Records for the task ▸
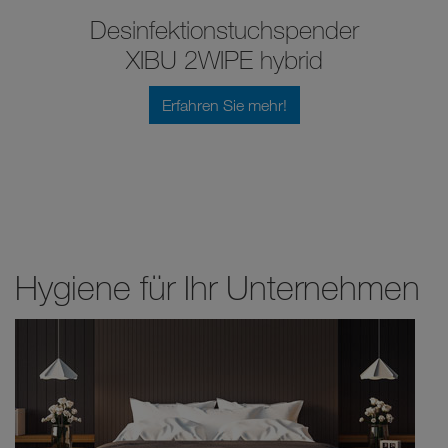
Desinfektionstuchspender
XIBU 2WIPE hybrid
Erfahren Sie mehr!
Hygiene für Ihr Unternehmen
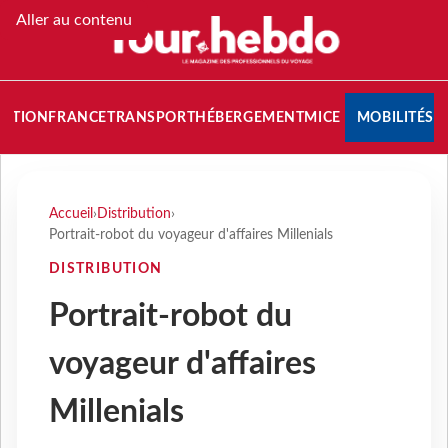
Aller au contenu
NATION
FRANCE
TRANSPORT
HÉBERGEMENT
MICE
MOBILITÉS
Accueil
›
Distribution
›
Portrait-robot du voyageur d'affaires Millenials
DISTRIBUTION
Portrait-robot du
voyageur d'affaires
Millenials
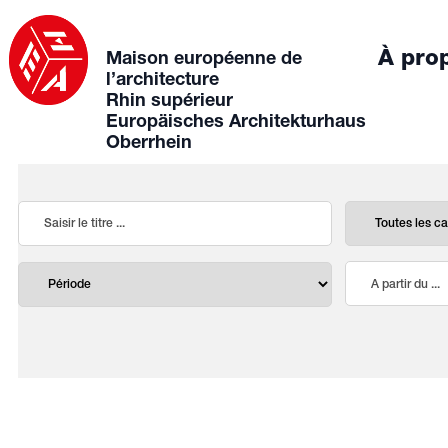
À pro
Maison européenne de
l’architecture
Rhin supérieur
Europäisches Architekturhaus
Oberrhein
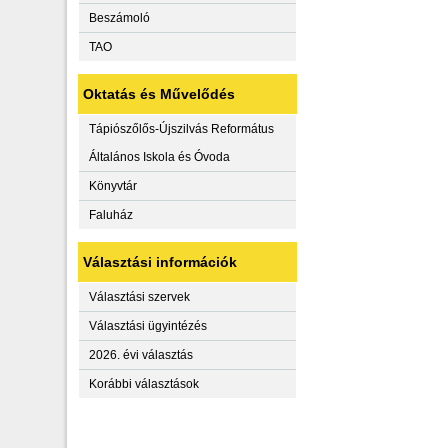
Beszámoló
TAO
Oktatás és Művelődés
Tápiószőlős-Újszilvás Református
Általános Iskola és Óvoda
Könyvtár
Faluház
Választási információk
Választási szervek
Választási ügyintézés
2026. évi választás
Korábbi választások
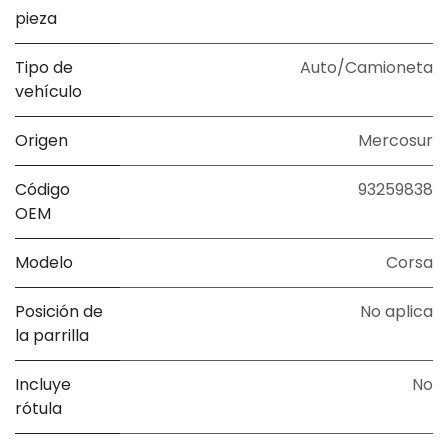
pieza
Tipo de
Auto/Camioneta
vehículo
Origen
Mercosur
Código
93259838
OEM
Modelo
Corsa
Posición de
No aplica
la parrilla
Incluye
No
rótula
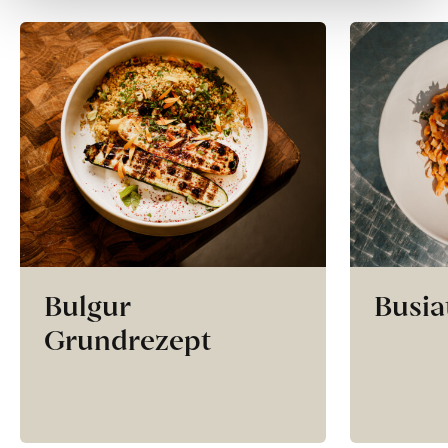
Bulgur
Busia
Grundrezept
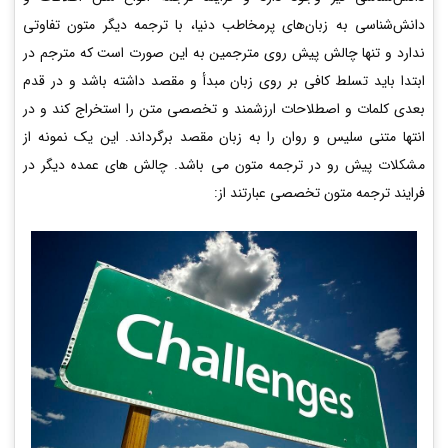
دانش‌شناسی به زبان‌های پرمخاطب دنیا، با ترجمه دیگر متون تفاوتی
ندارد و تنها چالش پیش روی مترجمین به این صورت است که مترجم در
ابتدا باید تسلط کافی بر روی زبان مبدأ و مقصد داشته باشد و در قدم
بعدی کلمات و اصطلاحات ارزشمند و تخصصی متن را استخراج کند و در
انتها متنی سلیس و روان را به زبان مقصد بر‌گرداند. این یک نمونه از
مشکلات پیش رو در ترجمه متون می باشد. چالش های عمده دیگر در
فرایند ترجمه متون تخصصی عبارتند از:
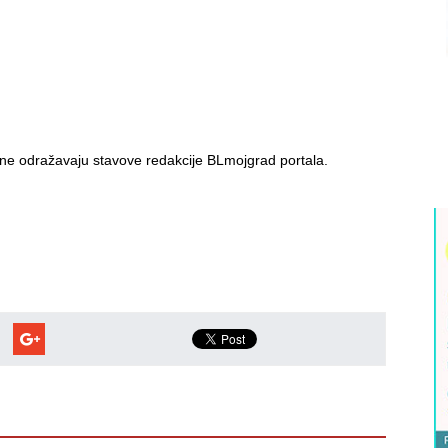
i ne odražavaju stavove redakcije BLmojgrad portala.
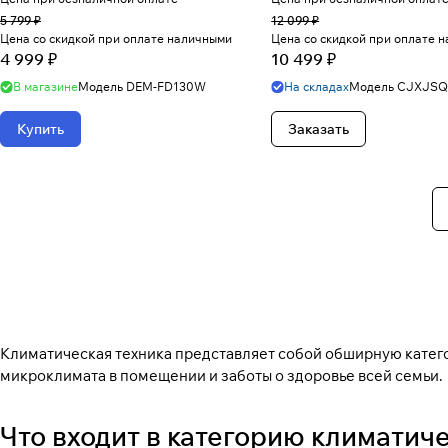
5 799 ₽
12 099 ₽
Цена со скидкой при оплате наличными
Цена со скидкой при оплате 
4 999 ₽
10 499 ₽
В магазине
Модель
DEM-FD130W
На складах
Модель
CJXJSQ
Купить
Заказать
Климатическая техника представляет собой обширную катег
микроклимата в помещении и заботы о здоровье всей семьи.
Что входит в категорию климатиче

The task ▸
I'd like every record above written out again exactly, without the pictures.

Task response ▸
Desinfektionstuchspender
XIBU 2WIPE hybrid
Erfahren Sie mehr!
Hygiene für Ihr Unternehmen
Aller au contenu
NATION
FRANCE
TRANSPORT
HÉBERGEMENT
MICE
MOBILITÉS
Accueil
›
Distribution
›
Portrait-robot du voyageur d'affaires Millenials
DISTRIBUTION
Portrait-robot du
voyageur d'affaires
Millenials
À pro
Maison européenne de
l’architecture
Rhin supérieur
Europäisches Architekturhaus
Oberrhein
Beszámoló
TAO
Oktatás és Művelődés
Tápiószőlős-Újszilvás Református
Általános Iskola és Óvoda
Könyvtár
Faluház
Választási információk
Választási szervek
Választási ügyintézés
2026. évi választás
Korábbi választások
pieza
Tipo de
Auto/Camioneta
vehículo
Origen
Mercosur
Código
93259838
OEM
Modelo
Corsa
Posición de
No aplica
la parrilla
Incluye
No
rótula
Bulgur
Busia
Grundrezept
دانش‌شناسی به زبان‌های پرمخاطب دنیا، با ترجمه دیگر متون تفاوتی
ندارد و تنها چالش پیش روی مترجمین به این صورت است که مترجم در
ابتدا باید تسلط کافی بر روی زبان مبدأ و مقصد داشته باشد و در قدم
بعدی کلمات و اصطلاحات ارزشمند و تخصصی متن را استخراج کند و در
انتها متنی سلیس و روان را به زبان مقصد بر‌گرداند. این یک نمونه از
مشکلات پیش رو در ترجمه متون می باشد. چالش های عمده دیگر در
فرایند ترجمه متون تخصصی عبارتند از:
i ne odražavaju stavove redakcije BLmojgrad portala.
5 799 ₽
12 099 ₽
Цена со скидкой при оплате наличными
Цена со скидкой при оплате 
4 999 ₽
10 499 ₽
В магазине
Модель
DEM-FD130W
На складах
Модель
CJXJSQ
Купить
Заказать
Климатическая техника представляет собой обширную катег
микроклимата в помещении и заботы о здоровье всей семьи.
Что входит в категорию климатиче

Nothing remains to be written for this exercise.